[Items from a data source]
• • • • • • •

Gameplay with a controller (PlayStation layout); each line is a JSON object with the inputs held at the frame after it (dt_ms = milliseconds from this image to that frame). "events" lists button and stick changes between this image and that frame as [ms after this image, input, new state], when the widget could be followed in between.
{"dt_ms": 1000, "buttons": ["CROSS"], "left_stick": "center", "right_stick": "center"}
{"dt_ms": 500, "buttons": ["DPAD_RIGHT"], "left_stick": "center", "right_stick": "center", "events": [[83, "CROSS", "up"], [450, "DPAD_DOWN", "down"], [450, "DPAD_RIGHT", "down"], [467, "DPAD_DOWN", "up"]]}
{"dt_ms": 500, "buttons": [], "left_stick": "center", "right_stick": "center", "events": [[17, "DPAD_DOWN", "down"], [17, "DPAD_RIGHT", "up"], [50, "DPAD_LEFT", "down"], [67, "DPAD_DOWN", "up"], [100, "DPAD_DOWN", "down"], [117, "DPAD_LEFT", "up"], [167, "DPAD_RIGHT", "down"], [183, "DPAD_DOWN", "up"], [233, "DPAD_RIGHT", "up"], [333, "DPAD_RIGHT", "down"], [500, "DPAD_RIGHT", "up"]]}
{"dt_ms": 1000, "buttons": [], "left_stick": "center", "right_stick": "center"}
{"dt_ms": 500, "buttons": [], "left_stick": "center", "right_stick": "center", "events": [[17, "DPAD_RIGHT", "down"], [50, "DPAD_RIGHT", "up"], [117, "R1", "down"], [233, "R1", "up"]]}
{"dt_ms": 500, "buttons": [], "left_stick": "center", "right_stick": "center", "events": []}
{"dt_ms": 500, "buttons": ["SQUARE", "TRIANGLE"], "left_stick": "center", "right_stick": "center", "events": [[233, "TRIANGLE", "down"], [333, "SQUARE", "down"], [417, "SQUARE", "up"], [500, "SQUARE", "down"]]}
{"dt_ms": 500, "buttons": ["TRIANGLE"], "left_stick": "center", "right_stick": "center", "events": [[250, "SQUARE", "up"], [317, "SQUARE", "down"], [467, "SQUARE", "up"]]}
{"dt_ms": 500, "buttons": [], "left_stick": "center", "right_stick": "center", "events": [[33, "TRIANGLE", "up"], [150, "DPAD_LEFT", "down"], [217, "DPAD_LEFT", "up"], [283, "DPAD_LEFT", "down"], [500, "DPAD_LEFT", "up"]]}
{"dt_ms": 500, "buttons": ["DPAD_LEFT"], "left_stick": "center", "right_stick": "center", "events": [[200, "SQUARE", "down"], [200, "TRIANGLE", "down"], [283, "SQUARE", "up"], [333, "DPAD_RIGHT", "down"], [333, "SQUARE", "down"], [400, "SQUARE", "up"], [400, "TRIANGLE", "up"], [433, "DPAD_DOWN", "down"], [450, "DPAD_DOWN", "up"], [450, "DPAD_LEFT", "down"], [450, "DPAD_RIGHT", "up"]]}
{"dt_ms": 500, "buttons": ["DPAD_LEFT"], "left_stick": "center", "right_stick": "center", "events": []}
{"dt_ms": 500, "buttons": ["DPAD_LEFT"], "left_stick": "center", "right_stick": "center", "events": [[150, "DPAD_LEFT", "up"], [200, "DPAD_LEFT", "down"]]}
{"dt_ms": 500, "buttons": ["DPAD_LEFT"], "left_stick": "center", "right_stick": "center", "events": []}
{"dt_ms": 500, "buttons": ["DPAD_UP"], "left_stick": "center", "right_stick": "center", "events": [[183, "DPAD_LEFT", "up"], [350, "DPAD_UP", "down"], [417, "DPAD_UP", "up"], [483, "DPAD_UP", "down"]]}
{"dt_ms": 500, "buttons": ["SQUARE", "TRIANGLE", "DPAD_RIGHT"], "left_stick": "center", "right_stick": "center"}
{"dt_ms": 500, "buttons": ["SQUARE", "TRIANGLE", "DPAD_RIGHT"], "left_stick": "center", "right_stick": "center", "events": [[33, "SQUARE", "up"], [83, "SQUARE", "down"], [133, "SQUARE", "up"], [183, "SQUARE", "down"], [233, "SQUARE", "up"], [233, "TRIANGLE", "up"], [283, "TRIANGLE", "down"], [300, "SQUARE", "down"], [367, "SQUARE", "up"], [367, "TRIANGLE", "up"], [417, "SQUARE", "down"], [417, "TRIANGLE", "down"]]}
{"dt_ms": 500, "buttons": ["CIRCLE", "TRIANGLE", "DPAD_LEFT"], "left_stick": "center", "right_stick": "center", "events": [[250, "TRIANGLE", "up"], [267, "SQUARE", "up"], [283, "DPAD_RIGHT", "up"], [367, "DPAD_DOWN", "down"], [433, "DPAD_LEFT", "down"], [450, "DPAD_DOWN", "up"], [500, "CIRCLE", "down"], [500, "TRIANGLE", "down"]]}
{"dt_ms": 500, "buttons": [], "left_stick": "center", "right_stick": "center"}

• • • • • • •

▶ Requirement
Would you transcribe the data above exactly as it stands?

▶ Your response
Gameplay with a controller (PlayStation layout); each line is a JSON object with the inputs held at the frame after it (dt_ms = milliseconds from this image to that frame). "events" lists button and stick changes between this image and that frame as [ms after this image, input, new state], when the widget could be followed in between.
{"dt_ms": 1000, "buttons": ["CROSS"], "left_stick": "center", "right_stick": "center"}
{"dt_ms": 500, "buttons": ["DPAD_RIGHT"], "left_stick": "center", "right_stick": "center", "events": [[83, "CROSS", "up"], [450, "DPAD_DOWN", "down"], [450, "DPAD_RIGHT", "down"], [467, "DPAD_DOWN", "up"]]}
{"dt_ms": 500, "buttons": [], "left_stick": "center", "right_stick": "center", "events": [[17, "DPAD_DOWN", "down"], [17, "DPAD_RIGHT", "up"], [50, "DPAD_LEFT", "down"], [67, "DPAD_DOWN", "up"], [100, "DPAD_DOWN", "down"], [117, "DPAD_LEFT", "up"], [167, "DPAD_RIGHT", "down"], [183, "DPAD_DOWN", "up"], [233, "DPAD_RIGHT", "up"], [333, "DPAD_RIGHT", "down"], [500, "DPAD_RIGHT", "up"]]}
{"dt_ms": 1000, "buttons": [], "left_stick": "center", "right_stick": "center"}
{"dt_ms": 500, "buttons": [], "left_stick": "center", "right_stick": "center", "events": [[17, "DPAD_RIGHT", "down"], [50, "DPAD_RIGHT", "up"], [117, "R1", "down"], [233, "R1", "up"]]}
{"dt_ms": 500, "buttons": [], "left_stick": "center", "right_stick": "center", "events": []}
{"dt_ms": 500, "buttons": ["SQUARE", "TRIANGLE"], "left_stick": "center", "right_stick": "center", "events": [[233, "TRIANGLE", "down"], [333, "SQUARE", "down"], [417, "SQUARE", "up"], [500, "SQUARE", "down"]]}
{"dt_ms": 500, "buttons": ["TRIANGLE"], "left_stick": "center", "right_stick": "center", "events": [[250, "SQUARE", "up"], [317, "SQUARE", "down"], [467, "SQUARE", "up"]]}
{"dt_ms": 500, "buttons": [], "left_stick": "center", "right_stick": "center", "events": [[33, "TRIANGLE", "up"], [150, "DPAD_LEFT", "down"], [217, "DPAD_LEFT", "up"], [283, "DPAD_LEFT", "down"], [500, "DPAD_LEFT", "up"]]}
{"dt_ms": 500, "buttons": ["DPAD_LEFT"], "left_stick": "center", "right_stick": "center", "events": [[200, "SQUARE", "down"], [200, "TRIANGLE", "down"], [283, "SQUARE", "up"], [333, "DPAD_RIGHT", "down"], [333, "SQUARE", "down"], [400, "SQUARE", "up"], [400, "TRIANGLE", "up"], [433, "DPAD_DOWN", "down"], [450, "DPAD_DOWN", "up"], [450, "DPAD_LEFT", "down"], [450, "DPAD_RIGHT", "up"]]}
{"dt_ms": 500, "buttons": ["DPAD_LEFT"], "left_stick": "center", "right_stick": "center", "events": []}
{"dt_ms": 500, "buttons": ["DPAD_LEFT"], "left_stick": "center", "right_stick": "center", "events": [[150, "DPAD_LEFT", "up"], [200, "DPAD_LEFT", "down"]]}
{"dt_ms": 500, "buttons": ["DPAD_LEFT"], "left_stick": "center", "right_stick": "center", "events": []}
{"dt_ms": 500, "buttons": ["DPAD_UP"], "left_stick": "center", "right_stick": "center", "events": [[183, "DPAD_LEFT", "up"], [350, "DPAD_UP", "down"], [417, "DPAD_UP", "up"], [483, "DPAD_UP", "down"]]}
{"dt_ms": 500, "buttons": ["SQUARE", "TRIANGLE", "DPAD_RIGHT"], "left_stick": "center", "right_stick": "center"}
{"dt_ms": 500, "buttons": ["SQUARE", "TRIANGLE", "DPAD_RIGHT"], "left_stick": "center", "right_stick": "center", "events": [[33, "SQUARE", "up"], [83, "SQUARE", "down"], [133, "SQUARE", "up"], [183, "SQUARE", "down"], [233, "SQUARE", "up"], [233, "TRIANGLE", "up"], [283, "TRIANGLE", "down"], [300, "SQUARE", "down"], [367, "SQUARE", "up"], [367, "TRIANGLE", "up"], [417, "SQUARE", "down"], [417, "TRIANGLE", "down"]]}
{"dt_ms": 500, "buttons": ["CIRCLE", "TRIANGLE", "DPAD_LEFT"], "left_stick": "center", "right_stick": "center", "events": [[250, "TRIANGLE", "up"], [267, "SQUARE", "up"], [283, "DPAD_RIGHT", "up"], [367, "DPAD_DOWN", "down"], [433, "DPAD_LEFT", "down"], [450, "DPAD_DOWN", "up"], [500, "CIRCLE", "down"], [500, "TRIANGLE", "down"]]}
{"dt_ms": 500, "buttons": [], "left_stick": "center", "right_stick": "center"}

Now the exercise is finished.